Within Singapore, when you have a system in place, and you start to see the benefit of automation, you might want to consider having these processes audited by a certified consultancy and given a stamp of certification. This will require ample documentation of the steps, security and processes involved, taking up many of your managers’ time and resources. A good step in keeping documentation is to have them centralised but accessible via a secure privileged access management system.
There are many system integrators
who can build and create such a system for SME owners, and these critical documentation are normally stored in the Cloud with two-factor authentication and privileged access management. Another reason why documentation of your automated process is critical, is for knowledge transfer and accountability.
There are many times when project managers and production line supervisors feign ignorance for not knowing a step in the process due to it being a new thing they’ve yet to learn or master. With documentation, the SME owner can ensure that everyone from the top-down has access to these steps and processes, and if in doubt, they should have the necessary access to review and reference them. If any of your line managers leave the company, the documentation and its steps will become even more critical, as you can then pass on the knowledge to new incoming managers, without the need to physically conduct extensive training for them or worse, expect them to learn these new automated process by instinct or past experience without supervision or guidance.

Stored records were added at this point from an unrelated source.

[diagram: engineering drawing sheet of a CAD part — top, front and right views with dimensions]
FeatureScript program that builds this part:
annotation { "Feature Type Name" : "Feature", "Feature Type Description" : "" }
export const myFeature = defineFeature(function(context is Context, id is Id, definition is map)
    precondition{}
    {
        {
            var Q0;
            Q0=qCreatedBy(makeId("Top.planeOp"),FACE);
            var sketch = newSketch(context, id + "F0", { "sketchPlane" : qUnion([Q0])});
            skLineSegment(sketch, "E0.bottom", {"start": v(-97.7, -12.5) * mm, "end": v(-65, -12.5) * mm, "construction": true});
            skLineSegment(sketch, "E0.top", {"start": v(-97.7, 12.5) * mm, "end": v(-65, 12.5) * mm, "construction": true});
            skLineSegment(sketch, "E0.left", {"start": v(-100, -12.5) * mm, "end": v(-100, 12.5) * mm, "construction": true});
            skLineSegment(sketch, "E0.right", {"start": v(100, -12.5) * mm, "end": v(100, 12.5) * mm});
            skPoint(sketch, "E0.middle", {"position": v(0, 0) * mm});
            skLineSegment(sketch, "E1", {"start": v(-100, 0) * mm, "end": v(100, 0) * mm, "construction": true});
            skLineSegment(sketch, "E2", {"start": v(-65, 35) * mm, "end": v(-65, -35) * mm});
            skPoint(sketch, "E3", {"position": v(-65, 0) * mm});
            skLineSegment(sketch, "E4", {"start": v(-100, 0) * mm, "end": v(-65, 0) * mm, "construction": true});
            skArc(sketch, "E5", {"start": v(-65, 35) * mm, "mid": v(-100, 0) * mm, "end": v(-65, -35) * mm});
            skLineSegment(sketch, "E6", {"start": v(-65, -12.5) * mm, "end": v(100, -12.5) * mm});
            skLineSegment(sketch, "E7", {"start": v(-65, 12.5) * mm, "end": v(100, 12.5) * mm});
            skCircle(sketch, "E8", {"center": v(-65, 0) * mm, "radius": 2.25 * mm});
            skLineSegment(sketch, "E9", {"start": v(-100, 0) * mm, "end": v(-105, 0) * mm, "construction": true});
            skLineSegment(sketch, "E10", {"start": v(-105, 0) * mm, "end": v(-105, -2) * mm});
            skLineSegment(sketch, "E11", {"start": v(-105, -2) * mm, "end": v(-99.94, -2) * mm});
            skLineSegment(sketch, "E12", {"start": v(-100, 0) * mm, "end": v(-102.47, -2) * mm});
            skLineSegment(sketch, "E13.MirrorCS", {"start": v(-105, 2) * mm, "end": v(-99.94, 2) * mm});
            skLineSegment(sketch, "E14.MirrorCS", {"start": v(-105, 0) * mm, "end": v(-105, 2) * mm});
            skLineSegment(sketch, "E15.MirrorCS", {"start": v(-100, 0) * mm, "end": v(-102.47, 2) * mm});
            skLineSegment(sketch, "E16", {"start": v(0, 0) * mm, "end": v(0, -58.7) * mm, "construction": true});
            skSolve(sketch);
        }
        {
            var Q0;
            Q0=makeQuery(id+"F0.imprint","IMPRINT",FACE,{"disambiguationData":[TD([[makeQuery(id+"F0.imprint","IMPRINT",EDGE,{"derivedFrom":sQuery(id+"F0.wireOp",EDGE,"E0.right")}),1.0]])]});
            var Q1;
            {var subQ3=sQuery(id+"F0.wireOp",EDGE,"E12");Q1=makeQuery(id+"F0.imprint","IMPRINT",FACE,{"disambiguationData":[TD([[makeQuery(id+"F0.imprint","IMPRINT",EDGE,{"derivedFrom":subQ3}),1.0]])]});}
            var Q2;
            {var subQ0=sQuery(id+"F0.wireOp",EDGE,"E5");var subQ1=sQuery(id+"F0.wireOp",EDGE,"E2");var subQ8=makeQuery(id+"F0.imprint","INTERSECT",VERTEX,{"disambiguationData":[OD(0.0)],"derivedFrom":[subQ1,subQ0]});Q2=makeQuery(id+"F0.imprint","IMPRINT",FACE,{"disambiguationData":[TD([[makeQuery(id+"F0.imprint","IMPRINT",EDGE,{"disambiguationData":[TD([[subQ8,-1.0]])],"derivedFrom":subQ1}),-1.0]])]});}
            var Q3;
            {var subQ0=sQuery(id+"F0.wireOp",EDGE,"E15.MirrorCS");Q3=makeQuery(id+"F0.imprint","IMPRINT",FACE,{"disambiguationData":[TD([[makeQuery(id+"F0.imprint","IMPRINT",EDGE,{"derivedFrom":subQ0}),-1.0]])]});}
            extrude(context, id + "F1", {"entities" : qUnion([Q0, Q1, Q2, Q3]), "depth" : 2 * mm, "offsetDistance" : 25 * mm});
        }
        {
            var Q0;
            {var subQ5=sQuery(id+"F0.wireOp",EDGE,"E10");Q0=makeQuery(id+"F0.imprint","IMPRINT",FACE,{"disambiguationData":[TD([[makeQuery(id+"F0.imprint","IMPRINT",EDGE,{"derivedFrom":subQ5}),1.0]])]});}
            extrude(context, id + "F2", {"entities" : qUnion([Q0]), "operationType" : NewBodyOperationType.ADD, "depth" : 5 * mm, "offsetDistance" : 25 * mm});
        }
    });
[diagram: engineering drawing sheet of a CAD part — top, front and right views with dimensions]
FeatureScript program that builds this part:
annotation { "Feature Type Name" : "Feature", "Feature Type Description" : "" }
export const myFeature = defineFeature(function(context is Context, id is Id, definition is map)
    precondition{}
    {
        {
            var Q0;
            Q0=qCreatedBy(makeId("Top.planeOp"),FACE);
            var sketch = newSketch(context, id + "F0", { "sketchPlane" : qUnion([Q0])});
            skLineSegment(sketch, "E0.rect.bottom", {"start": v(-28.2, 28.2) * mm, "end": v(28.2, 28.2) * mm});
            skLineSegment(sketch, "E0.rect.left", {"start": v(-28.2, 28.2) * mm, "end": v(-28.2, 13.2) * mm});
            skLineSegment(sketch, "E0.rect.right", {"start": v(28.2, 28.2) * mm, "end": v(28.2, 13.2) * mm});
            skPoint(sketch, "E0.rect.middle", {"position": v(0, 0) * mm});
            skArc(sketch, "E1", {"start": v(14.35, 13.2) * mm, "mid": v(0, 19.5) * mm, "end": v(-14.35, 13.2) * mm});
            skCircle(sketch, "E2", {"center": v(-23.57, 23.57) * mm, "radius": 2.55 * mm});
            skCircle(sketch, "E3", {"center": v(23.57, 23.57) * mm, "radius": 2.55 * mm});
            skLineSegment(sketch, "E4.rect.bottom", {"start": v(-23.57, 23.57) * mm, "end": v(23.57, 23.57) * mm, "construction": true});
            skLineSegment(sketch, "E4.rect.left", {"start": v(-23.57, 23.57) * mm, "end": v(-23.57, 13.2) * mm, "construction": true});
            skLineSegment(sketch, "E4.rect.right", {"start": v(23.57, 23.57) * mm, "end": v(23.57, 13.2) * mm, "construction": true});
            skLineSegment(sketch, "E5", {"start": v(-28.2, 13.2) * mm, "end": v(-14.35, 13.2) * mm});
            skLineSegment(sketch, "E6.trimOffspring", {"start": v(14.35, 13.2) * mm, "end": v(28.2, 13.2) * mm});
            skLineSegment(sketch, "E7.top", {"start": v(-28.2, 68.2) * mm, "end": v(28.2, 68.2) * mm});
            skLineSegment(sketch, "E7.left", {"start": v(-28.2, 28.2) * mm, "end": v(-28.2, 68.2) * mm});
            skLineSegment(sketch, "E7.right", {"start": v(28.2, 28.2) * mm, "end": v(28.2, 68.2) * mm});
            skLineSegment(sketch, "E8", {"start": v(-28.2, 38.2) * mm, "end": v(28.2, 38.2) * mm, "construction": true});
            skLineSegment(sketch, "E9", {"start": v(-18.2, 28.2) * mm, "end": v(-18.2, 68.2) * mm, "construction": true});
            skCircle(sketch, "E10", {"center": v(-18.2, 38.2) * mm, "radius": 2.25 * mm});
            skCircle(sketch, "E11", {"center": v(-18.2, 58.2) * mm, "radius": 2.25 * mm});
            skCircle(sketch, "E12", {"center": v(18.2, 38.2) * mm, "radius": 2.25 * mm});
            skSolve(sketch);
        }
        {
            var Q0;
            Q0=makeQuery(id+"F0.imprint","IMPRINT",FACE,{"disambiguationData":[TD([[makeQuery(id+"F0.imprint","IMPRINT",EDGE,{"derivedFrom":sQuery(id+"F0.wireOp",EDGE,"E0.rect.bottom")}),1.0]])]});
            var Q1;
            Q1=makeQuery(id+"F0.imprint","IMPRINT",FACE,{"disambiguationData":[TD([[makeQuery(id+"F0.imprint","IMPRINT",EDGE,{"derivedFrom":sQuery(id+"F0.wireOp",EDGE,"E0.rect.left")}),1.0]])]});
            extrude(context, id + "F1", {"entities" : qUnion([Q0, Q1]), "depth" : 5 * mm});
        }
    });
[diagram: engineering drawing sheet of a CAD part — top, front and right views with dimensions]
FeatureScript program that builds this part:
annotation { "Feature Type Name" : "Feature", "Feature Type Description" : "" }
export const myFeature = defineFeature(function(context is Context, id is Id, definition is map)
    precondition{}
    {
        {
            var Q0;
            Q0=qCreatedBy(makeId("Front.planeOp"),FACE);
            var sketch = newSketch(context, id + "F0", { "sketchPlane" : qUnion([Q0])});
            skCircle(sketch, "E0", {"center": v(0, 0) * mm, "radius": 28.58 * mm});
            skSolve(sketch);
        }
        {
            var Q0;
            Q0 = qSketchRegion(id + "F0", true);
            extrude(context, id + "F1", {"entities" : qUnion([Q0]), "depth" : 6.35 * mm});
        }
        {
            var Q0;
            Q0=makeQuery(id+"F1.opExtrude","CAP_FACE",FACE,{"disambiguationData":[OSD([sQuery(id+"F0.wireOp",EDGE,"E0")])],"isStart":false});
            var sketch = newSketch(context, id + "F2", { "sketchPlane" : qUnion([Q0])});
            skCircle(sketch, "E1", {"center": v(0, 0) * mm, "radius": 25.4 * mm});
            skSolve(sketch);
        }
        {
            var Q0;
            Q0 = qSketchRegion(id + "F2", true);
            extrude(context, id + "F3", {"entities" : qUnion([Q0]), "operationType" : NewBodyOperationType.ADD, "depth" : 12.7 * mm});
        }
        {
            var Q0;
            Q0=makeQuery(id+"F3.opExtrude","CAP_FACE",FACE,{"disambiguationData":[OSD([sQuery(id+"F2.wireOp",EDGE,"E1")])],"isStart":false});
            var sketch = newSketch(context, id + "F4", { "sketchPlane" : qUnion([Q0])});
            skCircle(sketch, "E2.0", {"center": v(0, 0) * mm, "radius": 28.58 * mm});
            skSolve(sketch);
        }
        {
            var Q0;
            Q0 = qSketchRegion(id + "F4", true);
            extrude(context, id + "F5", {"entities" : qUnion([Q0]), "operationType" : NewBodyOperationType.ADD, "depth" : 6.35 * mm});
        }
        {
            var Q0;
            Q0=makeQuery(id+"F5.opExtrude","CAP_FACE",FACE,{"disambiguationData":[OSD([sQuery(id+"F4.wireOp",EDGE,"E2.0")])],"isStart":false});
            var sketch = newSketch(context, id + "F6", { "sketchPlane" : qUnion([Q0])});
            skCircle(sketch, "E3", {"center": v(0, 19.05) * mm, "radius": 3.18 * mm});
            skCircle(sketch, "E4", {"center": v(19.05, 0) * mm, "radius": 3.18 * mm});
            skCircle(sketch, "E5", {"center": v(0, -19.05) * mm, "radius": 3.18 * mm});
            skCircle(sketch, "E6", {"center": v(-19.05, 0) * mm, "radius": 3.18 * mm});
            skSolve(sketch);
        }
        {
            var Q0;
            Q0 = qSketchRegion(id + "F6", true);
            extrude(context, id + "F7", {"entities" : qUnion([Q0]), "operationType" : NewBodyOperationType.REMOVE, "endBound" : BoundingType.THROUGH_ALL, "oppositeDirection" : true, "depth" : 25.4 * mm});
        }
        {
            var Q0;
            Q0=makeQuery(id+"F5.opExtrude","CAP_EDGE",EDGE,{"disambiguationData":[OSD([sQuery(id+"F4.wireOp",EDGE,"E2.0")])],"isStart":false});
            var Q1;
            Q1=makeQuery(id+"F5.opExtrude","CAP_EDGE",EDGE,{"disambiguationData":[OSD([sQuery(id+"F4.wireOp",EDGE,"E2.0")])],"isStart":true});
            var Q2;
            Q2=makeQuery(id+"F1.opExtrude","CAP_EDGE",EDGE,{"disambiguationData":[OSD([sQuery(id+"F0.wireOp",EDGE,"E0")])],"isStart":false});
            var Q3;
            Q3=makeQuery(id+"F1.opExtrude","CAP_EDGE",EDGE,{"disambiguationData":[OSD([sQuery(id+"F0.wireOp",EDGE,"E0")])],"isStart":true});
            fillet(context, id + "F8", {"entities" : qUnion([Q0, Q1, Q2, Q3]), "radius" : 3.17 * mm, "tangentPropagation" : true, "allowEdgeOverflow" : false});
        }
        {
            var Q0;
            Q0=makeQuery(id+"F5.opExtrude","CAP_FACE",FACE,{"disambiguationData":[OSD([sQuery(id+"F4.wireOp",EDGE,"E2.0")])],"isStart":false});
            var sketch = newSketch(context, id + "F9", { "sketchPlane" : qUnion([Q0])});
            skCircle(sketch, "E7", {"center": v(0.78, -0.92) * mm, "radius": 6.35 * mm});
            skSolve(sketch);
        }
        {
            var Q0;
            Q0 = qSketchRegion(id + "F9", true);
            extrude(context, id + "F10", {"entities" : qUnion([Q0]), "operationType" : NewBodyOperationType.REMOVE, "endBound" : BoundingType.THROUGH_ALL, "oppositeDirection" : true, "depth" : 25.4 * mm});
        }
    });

So there you have it, some points in helping the SME owner share and gain acceptance
among his or her team on the need to explore automation, why the need for automation and how to begin automating at least a small step or process in a large environment of systems and procedures.
This helpful guide serves to help SME owners on identifying what exactly they should automate, how they can kick start the process and what they should consider, from starting small, planning carefully especially with existing staff, setting quantifiable goals, to monitoring and measuring them, having remedy and rollback procedures, training staff and securing the integrated systems for future upgrades and competitive advantages as part of their overall post-implementation strategy.